As CNN first reported, you may remember, the U.S. intercepted discussions of Russian officials bragging about cultivating relationships with Trump campaign aides, including Trump's first national security adviser, Michael Flynn, to influence Trump himself. Following that CNN report, "The New York Times" said that Trump's campaign chairman, Paul Manafort, had also been discussed.

CAMEROTA: OK. So do we know who the Russians were specifically talking about in these intercepted communications.

SCIUTTO: Beyond the president himself, none of our sources would say which specific Trump aides were discussed. One of the officials said the intelligence report masked the American names, but it was still clear that the conversations revolved around the Trump campaign team.

Another source would not get more specific, citing the classified nature of the intelligence.

Asked for comment, the White House overnight gave CNN the following statement, quote, "This is yet another round of false and unverified claims made by anonymous sources to smear the president. The reality is a review of the president's income from the last 10 years showed he had virtually no financial ties at all. There appears to be no limit to which the president's political opponents will go to perpetuate this false narrative, including illegally leaking classified material. All this does is play into the hands of our adversaries and put our country at risk," end quote.

Now, the office of the director of national intelligence and the FBI, they would not comment. The president himself has insisted on multiple occasions that he has no financial dealings with Russia.

CUOMO: All right, so put this into context for us. What does this mean in terms of a window into the investigation?

SCIUTTO: Well, this is what we're told. The FBI investigation into Russian meddling in the U.S. election, that's the big-picture target here and now recently taken over by the special counsel, Robert Mueller, does include seeking answers as to whether there was any coordination, collusion with associates of Trump and also examining alleged financial dealings of key Trump associates.

[07:05:08] The FBI would not comment to us on whether any of these claims discussed in those intercepts have been verified by the time Trump took office. You may remember the questions about potential financial ties between his aides and Russian entities were already under investigation.

CAMEROTA: OK, Jim. Stick around. We want to talk to you more in a few minutes.

Meanwhile, President Trump is trying to move past the Russia investigation. "The New York Times" is reporting that investigators are looking into a December meeting between Jared Kushner and a Russian banker with ties to Vladimir Putin.

CNN's Joe Johns is live at the White House with more. What have you learned, Joe?

JOHNS: Good morning, Alisyn.

The White House really wrestling with this Russia investigation. The controversy now, as you said, centering on Jared Kushner, the top adviser to the president and his conversations back in December with the Russian banker, Sergey Gorkov.

And that, of course, reported this morning by "The New York Times." In addition to the scrutiny that's now under way about the conversations between Jared Kushner and the Russian ambassador to the United States, Sergey Kislyak.

* _Study questions_:
A - Give the passage of the CNN transcript above again, starting at "SCIUTTO: Well, this" and ending at "a few minutes.", substituting "independent counsel" for "special counsel".
B - From the collected data entries below, copy out word for word the rows from the very first one through the row that contains "düzeyde kalmıştır.", including that row.

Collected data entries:
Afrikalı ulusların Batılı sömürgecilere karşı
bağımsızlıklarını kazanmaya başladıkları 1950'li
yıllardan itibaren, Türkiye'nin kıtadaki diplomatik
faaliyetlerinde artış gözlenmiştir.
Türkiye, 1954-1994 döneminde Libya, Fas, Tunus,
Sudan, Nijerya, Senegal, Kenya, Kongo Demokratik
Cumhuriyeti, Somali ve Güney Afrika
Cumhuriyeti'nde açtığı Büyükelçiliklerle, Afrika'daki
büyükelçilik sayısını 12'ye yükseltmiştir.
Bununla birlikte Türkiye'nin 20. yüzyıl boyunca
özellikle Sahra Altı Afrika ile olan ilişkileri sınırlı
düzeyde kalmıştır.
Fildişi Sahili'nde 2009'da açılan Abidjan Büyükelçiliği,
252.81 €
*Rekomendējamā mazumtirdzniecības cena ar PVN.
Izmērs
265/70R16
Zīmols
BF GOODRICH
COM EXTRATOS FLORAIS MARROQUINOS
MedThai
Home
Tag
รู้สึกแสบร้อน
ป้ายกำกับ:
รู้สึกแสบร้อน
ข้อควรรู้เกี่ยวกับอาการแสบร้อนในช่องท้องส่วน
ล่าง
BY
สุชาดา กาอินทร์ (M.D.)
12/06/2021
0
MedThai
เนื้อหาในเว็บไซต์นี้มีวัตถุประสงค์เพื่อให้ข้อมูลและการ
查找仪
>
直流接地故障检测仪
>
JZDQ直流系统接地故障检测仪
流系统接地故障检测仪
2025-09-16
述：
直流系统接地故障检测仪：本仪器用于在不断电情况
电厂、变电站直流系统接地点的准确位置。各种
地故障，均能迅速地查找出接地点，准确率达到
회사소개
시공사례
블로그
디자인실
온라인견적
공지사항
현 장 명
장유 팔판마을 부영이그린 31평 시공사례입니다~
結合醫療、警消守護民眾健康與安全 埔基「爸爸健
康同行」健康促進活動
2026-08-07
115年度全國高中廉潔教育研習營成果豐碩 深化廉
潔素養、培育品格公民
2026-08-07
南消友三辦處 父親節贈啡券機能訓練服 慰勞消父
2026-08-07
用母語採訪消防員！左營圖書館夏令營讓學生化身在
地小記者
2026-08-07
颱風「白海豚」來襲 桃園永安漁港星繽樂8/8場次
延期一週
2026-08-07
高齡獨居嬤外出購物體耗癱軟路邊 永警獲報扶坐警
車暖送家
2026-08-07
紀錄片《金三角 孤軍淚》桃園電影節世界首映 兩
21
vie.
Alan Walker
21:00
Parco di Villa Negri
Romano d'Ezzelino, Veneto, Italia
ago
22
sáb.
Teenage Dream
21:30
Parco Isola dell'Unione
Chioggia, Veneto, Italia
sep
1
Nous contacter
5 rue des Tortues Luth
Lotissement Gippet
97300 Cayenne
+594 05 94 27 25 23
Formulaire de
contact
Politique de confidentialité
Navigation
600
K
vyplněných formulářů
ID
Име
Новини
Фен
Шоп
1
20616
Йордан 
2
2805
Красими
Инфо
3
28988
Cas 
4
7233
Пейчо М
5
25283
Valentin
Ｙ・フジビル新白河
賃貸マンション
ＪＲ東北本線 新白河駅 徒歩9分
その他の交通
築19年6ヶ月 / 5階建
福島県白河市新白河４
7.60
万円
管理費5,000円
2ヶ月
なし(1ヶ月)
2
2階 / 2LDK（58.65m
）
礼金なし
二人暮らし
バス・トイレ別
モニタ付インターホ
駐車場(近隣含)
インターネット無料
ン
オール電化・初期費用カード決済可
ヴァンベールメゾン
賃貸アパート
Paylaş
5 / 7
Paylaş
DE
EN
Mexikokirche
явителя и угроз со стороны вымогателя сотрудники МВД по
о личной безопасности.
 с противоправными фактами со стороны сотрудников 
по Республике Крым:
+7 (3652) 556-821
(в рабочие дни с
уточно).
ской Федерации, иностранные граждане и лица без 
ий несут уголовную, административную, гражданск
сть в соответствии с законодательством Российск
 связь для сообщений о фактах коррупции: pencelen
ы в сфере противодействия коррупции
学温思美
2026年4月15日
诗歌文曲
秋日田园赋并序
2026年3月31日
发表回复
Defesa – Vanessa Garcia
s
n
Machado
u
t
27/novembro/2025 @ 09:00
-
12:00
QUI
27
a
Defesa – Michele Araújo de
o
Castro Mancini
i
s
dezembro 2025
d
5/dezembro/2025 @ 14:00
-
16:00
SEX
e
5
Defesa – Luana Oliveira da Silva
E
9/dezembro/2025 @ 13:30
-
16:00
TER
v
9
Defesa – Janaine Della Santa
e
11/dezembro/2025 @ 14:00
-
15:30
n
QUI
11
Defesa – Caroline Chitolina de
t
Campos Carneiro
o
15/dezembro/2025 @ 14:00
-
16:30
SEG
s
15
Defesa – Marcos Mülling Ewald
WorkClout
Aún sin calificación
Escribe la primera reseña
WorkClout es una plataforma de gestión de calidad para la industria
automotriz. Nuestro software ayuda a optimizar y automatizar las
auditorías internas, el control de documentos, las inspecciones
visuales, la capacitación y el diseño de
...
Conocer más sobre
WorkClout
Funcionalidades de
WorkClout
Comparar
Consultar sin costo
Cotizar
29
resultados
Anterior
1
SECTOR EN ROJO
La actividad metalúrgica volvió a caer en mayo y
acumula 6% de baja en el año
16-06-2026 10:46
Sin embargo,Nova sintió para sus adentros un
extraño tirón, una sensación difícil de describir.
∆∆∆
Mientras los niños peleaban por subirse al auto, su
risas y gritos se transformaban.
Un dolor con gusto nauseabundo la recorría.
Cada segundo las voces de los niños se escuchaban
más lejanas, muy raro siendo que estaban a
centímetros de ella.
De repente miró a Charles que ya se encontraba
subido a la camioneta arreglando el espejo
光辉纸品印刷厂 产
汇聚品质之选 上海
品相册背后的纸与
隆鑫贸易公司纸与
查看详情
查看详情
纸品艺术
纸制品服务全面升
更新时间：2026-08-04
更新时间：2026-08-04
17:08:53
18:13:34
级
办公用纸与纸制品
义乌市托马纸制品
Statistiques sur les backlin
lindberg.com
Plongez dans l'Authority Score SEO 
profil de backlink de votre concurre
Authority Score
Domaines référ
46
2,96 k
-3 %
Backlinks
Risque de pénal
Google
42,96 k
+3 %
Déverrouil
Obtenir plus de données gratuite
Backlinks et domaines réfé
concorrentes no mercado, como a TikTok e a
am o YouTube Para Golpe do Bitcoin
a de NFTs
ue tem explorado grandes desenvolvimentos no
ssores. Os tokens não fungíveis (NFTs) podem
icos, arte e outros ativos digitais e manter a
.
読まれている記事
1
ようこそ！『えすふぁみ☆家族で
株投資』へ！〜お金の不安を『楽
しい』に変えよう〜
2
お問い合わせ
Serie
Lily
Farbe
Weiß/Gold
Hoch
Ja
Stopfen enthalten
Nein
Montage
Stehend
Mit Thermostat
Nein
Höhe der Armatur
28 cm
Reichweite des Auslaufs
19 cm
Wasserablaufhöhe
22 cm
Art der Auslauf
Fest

* _Solutions to the exercise_:
A -
SCIUTTO: Well, this is what we're told. The FBI investigation into Russian meddling in the U.S. election, that's the big-picture target here and now recently taken over by the independent counsel, Robert Mueller, does include seeking answers as to whether there was any coordination, collusion with associates of Trump and also examining alleged financial dealings of key Trump associates.

[07:05:08] The FBI would not comment to us on whether any of these claims discussed in those intercepts have been verified by the time Trump took office. You may remember the questions about potential financial ties between his aides and Russian entities were already under investigation.

CAMEROTA: OK, Jim. Stick around. We want to talk to you more in a few minutes.

B -
Afrikalı ulusların Batılı sömürgecilere karşı
bağımsızlıklarını kazanmaya başladıkları 1950'li
yıllardan itibaren, Türkiye'nin kıtadaki diplomatik
faaliyetlerinde artış gözlenmiştir.
Türkiye, 1954-1994 döneminde Libya, Fas, Tunus,
Sudan, Nijerya, Senegal, Kenya, Kongo Demokratik
Cumhuriyeti, Somali ve Güney Afrika
Cumhuriyeti'nde açtığı Büyükelçiliklerle, Afrika'daki
büyükelçilik sayısını 12'ye yükseltmiştir.
Bununla birlikte Türkiye'nin 20. yüzyıl boyunca
özellikle Sahra Altı Afrika ile olan ilişkileri sınırlı
düzeyde kalmıştır.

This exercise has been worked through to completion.